◆ Testo di partenza
L’influenza darwiniana fa sì che sviluppo
e progresso diventino sinonimo
di evoluzione, ossia processo
verso forme sempre più perfette. Lo
sviluppo, quindi, da processo nascita-
morte, viene ora concepito come
qualcosa di «direzionale, cumulativo,
irreversibile e volto ad uno scopo».
La cultura dominante, che
confonde tra loro i termini sviluppo,
crescita, progresso ed evoluzione,
impone che «i diversi paesi si sviluppino
secondo stadi successivi,
dalla società tradizionale a quella dei
consumi di massa, lungo una direzione
lineare verso la modeizzazione».
Tre sono i dogmi su cui si basa tale
pensiero:
1) esiste un unico modello di sviluppo,
che ha come fine la società
capitalista avanzata dei consumi;
2) l’unico fine è quello della crescita
economica;
3) il benessere deve essere inteso come
consumo e accumulo di merci
(Cuhna, 1988).
Secondo questo approccio, quindi,
lo sviluppo economico, inteso
come sviluppo industriale e tecnologico,
assicura da solo il progresso
sociale e il benessere dell’uomo.

ECONOMIA
CONTRO ECOLOGIA?

Nei primi anni Sessanta iniziano
ad emergere, in molteplici ambiti,
danni ecologici irreversibili dovuti
alla grande crescita economica ed
industriale. La percezione dei problemi
ambientali è limitata ai fenomeni
di inquinamento locale e le soluzioni
proposte consistono nella
definizione di livelli di emissione relativi
a determinate sostanze, nella
dispersione degli inquinanti, nella
protezione di spazi circoscritti. È
l’approccio della «protezione e riparazione
ambientale».
Nel corso degli anni Settanta, grazie
al miglioramento delle conoscenze
scientifiche e alla crescente
sensibilizzazione dell’opinione pubblica,
le preoccupazioni ambientali
iniziano ad estendersi su scala internazionale.

◆ Esercizio assegnato
Cita testualmente dal testo su sviluppo ed ecologia tutto il passo che va da «Nel corso degli» fino a «su scala internazionale.». Le righe riportate qui di seguito provengono da una fonte diversa.

◆ Dati forniti
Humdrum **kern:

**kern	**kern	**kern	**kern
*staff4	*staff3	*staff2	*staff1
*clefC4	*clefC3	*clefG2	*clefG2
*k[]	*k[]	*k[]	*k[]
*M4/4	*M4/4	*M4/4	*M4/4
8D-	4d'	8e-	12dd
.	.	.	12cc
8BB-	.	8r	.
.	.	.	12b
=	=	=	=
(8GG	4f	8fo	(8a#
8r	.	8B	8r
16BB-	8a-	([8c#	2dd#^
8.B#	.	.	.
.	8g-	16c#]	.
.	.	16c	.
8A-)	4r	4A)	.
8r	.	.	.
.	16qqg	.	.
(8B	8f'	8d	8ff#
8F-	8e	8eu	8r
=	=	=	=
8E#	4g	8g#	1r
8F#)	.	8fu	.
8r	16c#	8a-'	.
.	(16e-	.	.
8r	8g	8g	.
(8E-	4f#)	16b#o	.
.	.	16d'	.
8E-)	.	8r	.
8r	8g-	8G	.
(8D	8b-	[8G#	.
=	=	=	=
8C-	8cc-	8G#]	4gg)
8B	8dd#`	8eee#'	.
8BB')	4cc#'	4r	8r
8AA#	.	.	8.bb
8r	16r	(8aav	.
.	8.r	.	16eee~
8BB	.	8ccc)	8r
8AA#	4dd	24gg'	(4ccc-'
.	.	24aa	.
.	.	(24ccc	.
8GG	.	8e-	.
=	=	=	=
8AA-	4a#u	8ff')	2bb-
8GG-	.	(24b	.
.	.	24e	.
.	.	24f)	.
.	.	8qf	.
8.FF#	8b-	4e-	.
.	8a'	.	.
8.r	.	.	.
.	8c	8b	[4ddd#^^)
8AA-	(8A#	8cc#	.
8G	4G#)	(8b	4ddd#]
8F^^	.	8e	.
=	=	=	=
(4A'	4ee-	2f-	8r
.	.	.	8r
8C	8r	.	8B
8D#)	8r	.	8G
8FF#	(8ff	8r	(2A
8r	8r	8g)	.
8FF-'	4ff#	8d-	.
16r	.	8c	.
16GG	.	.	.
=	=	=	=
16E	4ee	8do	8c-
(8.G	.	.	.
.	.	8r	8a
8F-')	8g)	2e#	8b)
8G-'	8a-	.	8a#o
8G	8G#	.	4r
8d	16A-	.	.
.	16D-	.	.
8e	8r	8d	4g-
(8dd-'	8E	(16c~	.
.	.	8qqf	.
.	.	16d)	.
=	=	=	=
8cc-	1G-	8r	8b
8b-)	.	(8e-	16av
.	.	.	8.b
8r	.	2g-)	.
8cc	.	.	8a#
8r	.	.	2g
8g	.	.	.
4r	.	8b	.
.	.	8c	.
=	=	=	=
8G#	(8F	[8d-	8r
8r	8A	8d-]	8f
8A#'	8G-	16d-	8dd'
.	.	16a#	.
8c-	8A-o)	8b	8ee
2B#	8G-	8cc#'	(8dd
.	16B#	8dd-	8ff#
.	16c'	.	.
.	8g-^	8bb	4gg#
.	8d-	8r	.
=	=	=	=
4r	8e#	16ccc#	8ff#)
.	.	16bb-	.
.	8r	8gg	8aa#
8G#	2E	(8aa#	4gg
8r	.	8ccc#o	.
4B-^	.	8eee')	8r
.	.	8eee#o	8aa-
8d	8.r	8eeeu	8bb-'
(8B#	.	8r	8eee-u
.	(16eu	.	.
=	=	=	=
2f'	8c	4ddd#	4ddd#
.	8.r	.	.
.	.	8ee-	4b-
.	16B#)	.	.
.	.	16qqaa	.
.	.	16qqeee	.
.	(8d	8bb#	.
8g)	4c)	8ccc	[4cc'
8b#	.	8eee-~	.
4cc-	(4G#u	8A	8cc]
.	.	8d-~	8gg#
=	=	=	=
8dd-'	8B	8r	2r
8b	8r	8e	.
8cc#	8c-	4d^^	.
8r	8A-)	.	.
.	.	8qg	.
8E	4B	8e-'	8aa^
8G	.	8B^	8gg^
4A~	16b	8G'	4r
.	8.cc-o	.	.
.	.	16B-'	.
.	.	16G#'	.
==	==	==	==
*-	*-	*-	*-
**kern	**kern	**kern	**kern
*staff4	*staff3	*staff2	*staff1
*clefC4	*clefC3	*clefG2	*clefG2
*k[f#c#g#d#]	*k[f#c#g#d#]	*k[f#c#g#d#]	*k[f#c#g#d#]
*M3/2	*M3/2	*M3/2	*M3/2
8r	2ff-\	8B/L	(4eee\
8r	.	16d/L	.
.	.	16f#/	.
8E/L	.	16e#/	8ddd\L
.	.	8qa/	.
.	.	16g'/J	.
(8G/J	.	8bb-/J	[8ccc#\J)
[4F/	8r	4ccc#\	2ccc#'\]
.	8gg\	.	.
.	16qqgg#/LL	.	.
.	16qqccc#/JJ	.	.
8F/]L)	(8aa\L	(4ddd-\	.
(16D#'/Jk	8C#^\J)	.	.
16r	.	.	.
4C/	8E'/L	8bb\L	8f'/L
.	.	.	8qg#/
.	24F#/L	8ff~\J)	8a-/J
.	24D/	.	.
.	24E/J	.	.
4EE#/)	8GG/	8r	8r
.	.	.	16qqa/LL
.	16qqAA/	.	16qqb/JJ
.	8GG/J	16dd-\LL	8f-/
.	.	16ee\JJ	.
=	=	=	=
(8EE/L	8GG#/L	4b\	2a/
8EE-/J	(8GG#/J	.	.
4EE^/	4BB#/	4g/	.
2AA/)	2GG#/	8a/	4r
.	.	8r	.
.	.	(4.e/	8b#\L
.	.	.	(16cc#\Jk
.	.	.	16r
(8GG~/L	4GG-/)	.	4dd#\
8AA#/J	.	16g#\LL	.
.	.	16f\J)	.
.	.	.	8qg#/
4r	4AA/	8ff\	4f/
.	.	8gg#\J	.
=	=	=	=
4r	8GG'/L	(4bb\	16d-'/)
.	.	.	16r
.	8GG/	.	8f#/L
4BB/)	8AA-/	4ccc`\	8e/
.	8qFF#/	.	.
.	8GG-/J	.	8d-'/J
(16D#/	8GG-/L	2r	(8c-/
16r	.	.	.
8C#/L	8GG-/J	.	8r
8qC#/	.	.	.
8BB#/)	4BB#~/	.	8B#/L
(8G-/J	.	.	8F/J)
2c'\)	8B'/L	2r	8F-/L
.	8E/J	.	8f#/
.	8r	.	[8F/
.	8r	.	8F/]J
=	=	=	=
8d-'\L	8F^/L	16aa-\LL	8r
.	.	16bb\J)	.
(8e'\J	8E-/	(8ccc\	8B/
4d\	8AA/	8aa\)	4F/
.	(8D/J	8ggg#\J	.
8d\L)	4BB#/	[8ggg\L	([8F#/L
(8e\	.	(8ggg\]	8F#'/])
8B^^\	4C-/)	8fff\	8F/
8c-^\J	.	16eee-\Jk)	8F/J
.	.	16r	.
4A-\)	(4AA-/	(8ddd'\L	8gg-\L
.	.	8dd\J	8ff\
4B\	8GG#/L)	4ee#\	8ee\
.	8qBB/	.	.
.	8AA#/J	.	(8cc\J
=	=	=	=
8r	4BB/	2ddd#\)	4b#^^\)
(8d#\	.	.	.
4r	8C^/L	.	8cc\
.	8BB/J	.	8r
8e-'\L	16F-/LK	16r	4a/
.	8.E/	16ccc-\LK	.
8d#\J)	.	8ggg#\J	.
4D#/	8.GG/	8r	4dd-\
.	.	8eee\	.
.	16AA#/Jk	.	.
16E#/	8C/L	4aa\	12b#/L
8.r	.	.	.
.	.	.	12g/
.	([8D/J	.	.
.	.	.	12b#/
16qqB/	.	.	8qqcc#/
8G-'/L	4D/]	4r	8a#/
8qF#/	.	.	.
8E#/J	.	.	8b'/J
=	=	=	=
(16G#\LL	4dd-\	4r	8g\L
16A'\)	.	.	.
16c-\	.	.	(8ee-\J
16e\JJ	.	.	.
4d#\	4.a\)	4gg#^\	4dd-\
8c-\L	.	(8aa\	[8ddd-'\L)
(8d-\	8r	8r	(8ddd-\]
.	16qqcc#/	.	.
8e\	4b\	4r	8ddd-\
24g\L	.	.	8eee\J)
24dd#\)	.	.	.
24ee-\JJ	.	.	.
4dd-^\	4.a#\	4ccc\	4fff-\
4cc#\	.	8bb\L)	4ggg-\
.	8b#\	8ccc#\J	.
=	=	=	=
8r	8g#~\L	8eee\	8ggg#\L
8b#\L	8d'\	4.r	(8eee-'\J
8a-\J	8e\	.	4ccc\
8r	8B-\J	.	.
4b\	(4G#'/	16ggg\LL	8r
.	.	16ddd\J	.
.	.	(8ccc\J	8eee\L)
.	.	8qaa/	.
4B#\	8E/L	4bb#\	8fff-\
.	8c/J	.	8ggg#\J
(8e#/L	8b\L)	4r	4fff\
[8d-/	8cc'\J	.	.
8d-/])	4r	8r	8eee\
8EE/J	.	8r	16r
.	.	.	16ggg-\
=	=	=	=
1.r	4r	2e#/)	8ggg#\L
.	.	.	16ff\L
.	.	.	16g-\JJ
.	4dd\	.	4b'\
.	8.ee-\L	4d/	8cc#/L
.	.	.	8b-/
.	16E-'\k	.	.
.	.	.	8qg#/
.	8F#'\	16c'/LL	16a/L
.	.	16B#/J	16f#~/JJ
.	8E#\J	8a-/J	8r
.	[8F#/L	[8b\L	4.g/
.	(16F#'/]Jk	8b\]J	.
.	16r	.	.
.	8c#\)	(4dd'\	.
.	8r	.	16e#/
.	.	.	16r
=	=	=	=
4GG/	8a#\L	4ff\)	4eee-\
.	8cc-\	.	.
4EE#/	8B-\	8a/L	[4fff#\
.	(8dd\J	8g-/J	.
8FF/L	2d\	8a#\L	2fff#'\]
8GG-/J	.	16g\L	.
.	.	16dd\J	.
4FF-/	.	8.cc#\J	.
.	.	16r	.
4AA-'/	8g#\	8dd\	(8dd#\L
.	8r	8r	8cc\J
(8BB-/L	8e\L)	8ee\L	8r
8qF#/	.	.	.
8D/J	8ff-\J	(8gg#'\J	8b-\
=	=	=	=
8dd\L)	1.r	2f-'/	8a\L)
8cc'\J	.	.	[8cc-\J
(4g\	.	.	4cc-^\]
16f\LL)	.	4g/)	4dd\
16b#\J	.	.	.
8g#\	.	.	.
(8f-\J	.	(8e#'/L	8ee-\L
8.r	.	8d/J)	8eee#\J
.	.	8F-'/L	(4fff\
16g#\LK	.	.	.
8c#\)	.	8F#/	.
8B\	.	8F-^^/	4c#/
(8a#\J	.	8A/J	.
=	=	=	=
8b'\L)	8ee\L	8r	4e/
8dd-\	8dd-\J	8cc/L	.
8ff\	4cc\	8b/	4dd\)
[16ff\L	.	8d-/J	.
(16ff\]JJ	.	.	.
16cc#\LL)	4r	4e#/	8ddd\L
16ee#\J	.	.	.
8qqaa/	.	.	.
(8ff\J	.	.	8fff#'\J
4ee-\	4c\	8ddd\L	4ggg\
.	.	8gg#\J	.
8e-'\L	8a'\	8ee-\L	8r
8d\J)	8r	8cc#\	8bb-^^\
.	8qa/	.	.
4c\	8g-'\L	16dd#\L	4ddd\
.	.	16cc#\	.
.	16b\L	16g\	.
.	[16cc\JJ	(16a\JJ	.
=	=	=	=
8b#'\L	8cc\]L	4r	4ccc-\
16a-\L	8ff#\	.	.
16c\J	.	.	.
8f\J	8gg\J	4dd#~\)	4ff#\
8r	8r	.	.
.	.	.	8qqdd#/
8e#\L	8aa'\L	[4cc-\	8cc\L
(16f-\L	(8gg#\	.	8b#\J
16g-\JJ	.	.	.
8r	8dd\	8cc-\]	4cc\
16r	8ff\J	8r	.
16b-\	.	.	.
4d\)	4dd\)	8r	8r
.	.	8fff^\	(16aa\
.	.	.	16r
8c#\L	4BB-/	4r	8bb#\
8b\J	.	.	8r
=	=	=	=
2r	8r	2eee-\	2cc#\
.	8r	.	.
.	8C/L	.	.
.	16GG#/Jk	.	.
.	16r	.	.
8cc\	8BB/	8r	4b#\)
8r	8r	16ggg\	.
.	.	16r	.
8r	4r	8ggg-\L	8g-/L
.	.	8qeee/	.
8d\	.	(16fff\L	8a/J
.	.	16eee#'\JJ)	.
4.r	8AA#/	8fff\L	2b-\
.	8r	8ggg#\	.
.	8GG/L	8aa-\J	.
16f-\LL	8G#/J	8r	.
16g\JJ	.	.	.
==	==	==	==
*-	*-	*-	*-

◆ Esercizio svolto
Nel corso degli anni Settanta, grazie
al miglioramento delle conoscenze
scientifiche e alla crescente
sensibilizzazione dell’opinione pubblica,
le preoccupazioni ambientali
iniziano ad estendersi su scala internazionale.